* _DIRECTIONS FOR THIS TASK_: Please give the listing again in full, leaving out its images.

START THE DATA

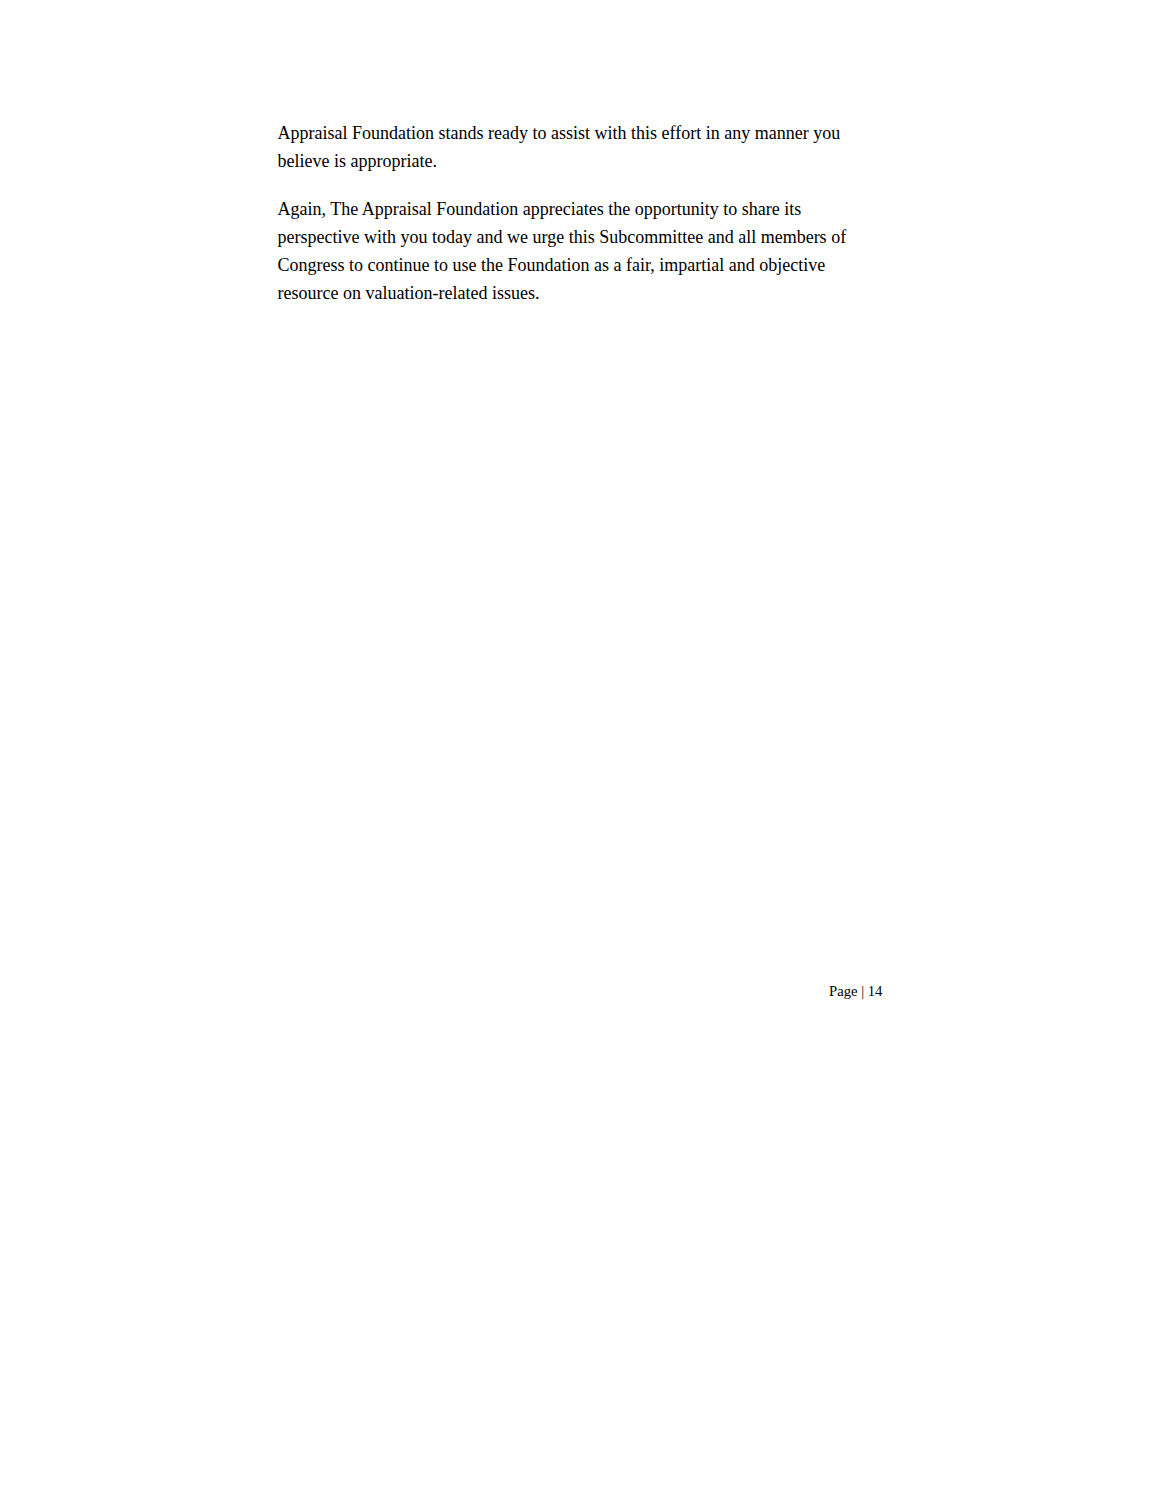Appraisal Foundation stands ready to assist with this effort in any manner you believe is appropriate.
Again, The Appraisal Foundation appreciates the opportunity to share its perspective with you today and we urge this Subcommittee and all members of Congress to continue to use the Foundation as a fair, impartial and objective resource on valuation-related issues.
Page | 14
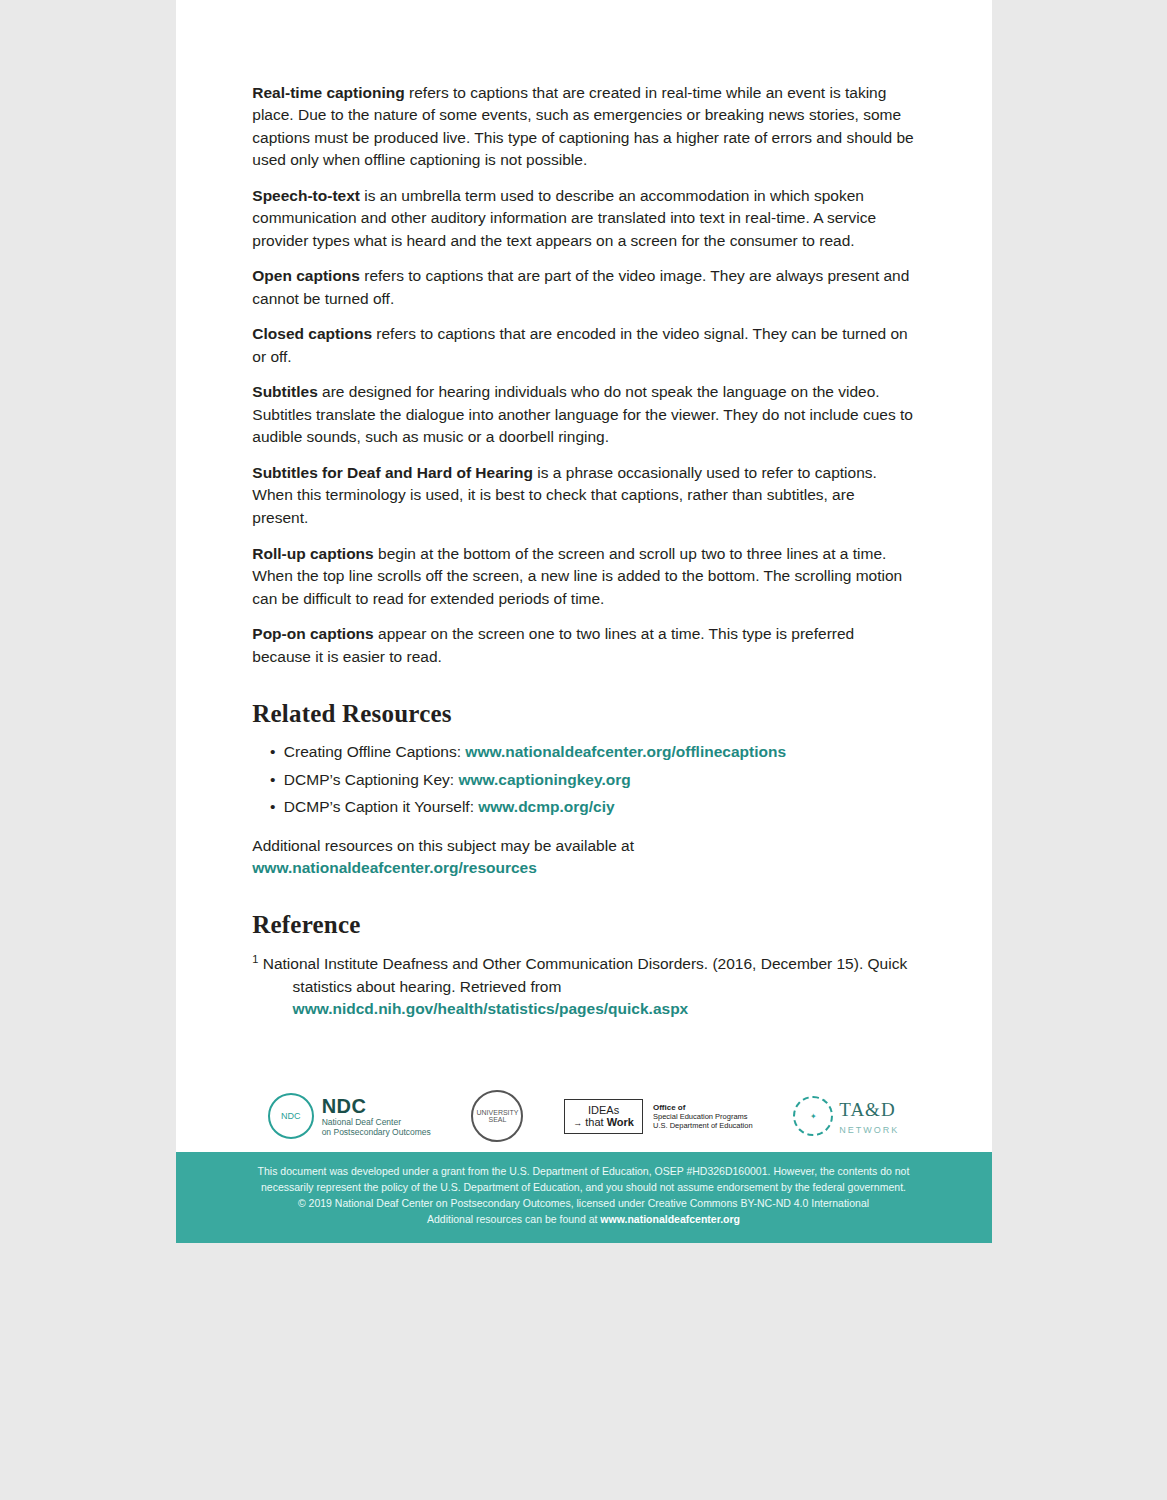Real-time captioning refers to captions that are created in real-time while an event is taking place. Due to the nature of some events, such as emergencies or breaking news stories, some captions must be produced live. This type of captioning has a higher rate of errors and should be used only when offline captioning is not possible.
Speech-to-text is an umbrella term used to describe an accommodation in which spoken communication and other auditory information are translated into text in real-time. A service provider types what is heard and the text appears on a screen for the consumer to read.
Open captions refers to captions that are part of the video image. They are always present and cannot be turned off.
Closed captions refers to captions that are encoded in the video signal. They can be turned on or off.
Subtitles are designed for hearing individuals who do not speak the language on the video. Subtitles translate the dialogue into another language for the viewer. They do not include cues to audible sounds, such as music or a doorbell ringing.
Subtitles for Deaf and Hard of Hearing is a phrase occasionally used to refer to captions. When this terminology is used, it is best to check that captions, rather than subtitles, are present.
Roll-up captions begin at the bottom of the screen and scroll up two to three lines at a time. When the top line scrolls off the screen, a new line is added to the bottom. The scrolling motion can be difficult to read for extended periods of time.
Pop-on captions appear on the screen one to two lines at a time. This type is preferred because it is easier to read.
Related Resources
Creating Offline Captions: www.nationaldeafcenter.org/offlinecaptions
DCMP’s Captioning Key: www.captioningkey.org
DCMP’s Caption it Yourself: www.dcmp.org/ciy
Additional resources on this subject may be available at www.nationaldeafcenter.org/resources
Reference
1 National Institute Deafness and Other Communication Disorders. (2016, December 15). Quick statistics about hearing. Retrieved from www.nidcd.nih.gov/health/statistics/pages/quick.aspx
NDC
NDC National Deaf Center on Postsecondary Outcomes
UNIVERSITY
SEAL
IDEAs
→ that Work
Office of Special Education Programs
U.S. Department of Education
✦
TA&D
NETWORK
This document was developed under a grant from the U.S. Department of Education, OSEP #HD326D160001. However, the contents do not necessarily represent the policy of the U.S. Department of Education, and you should not assume endorsement by the federal government.
© 2019 National Deaf Center on Postsecondary Outcomes, licensed under Creative Commons BY-NC-ND 4.0 International
Additional resources can be found at www.nationaldeafcenter.org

END THE DATA

* _WRITTEN ANSWER_:
Appraisal Foundation stands ready to assist with this effort in any manner you believe is appropriate.
Again, The Appraisal Foundation appreciates the opportunity to share its perspective with you today and we urge this Subcommittee and all members of Congress to continue to use the Foundation as a fair, impartial and objective resource on valuation-related issues.
Page | 14
Real-time captioning refers to captions that are created in real-time while an event is taking place. Due to the nature of some events, such as emergencies or breaking news stories, some captions must be produced live. This type of captioning has a higher rate of errors and should be used only when offline captioning is not possible.
Speech-to-text is an umbrella term used to describe an accommodation in which spoken communication and other auditory information are translated into text in real-time. A service provider types what is heard and the text appears on a screen for the consumer to read.
Open captions refers to captions that are part of the video image. They are always present and cannot be turned off.
Closed captions refers to captions that are encoded in the video signal. They can be turned on or off.
Subtitles are designed for hearing individuals who do not speak the language on the video. Subtitles translate the dialogue into another language for the viewer. They do not include cues to audible sounds, such as music or a doorbell ringing.
Subtitles for Deaf and Hard of Hearing is a phrase occasionally used to refer to captions. When this terminology is used, it is best to check that captions, rather than subtitles, are present.
Roll-up captions begin at the bottom of the screen and scroll up two to three lines at a time. When the top line scrolls off the screen, a new line is added to the bottom. The scrolling motion can be difficult to read for extended periods of time.
Pop-on captions appear on the screen one to two lines at a time. This type is preferred because it is easier to read.
Related Resources
Creating Offline Captions: www.nationaldeafcenter.org/offlinecaptions
DCMP’s Captioning Key: www.captioningkey.org
DCMP’s Caption it Yourself: www.dcmp.org/ciy
Additional resources on this subject may be available at www.nationaldeafcenter.org/resources
Reference
1 National Institute Deafness and Other Communication Disorders. (2016, December 15). Quick statistics about hearing. Retrieved from www.nidcd.nih.gov/health/statistics/pages/quick.aspx
NDC
NDC National Deaf Center on Postsecondary Outcomes
UNIVERSITY
SEAL
IDEAs
→ that Work
Office of Special Education Programs
U.S. Department of Education
✦
TA&D
NETWORK
This document was developed under a grant from the U.S. Department of Education, OSEP #HD326D160001. However, the contents do not necessarily represent the policy of the U.S. Department of Education, and you should not assume endorsement by the federal government.
© 2019 National Deaf Center on Postsecondary Outcomes, licensed under Creative Commons BY-NC-ND 4.0 International
Additional resources can be found at www.nationaldeafcenter.org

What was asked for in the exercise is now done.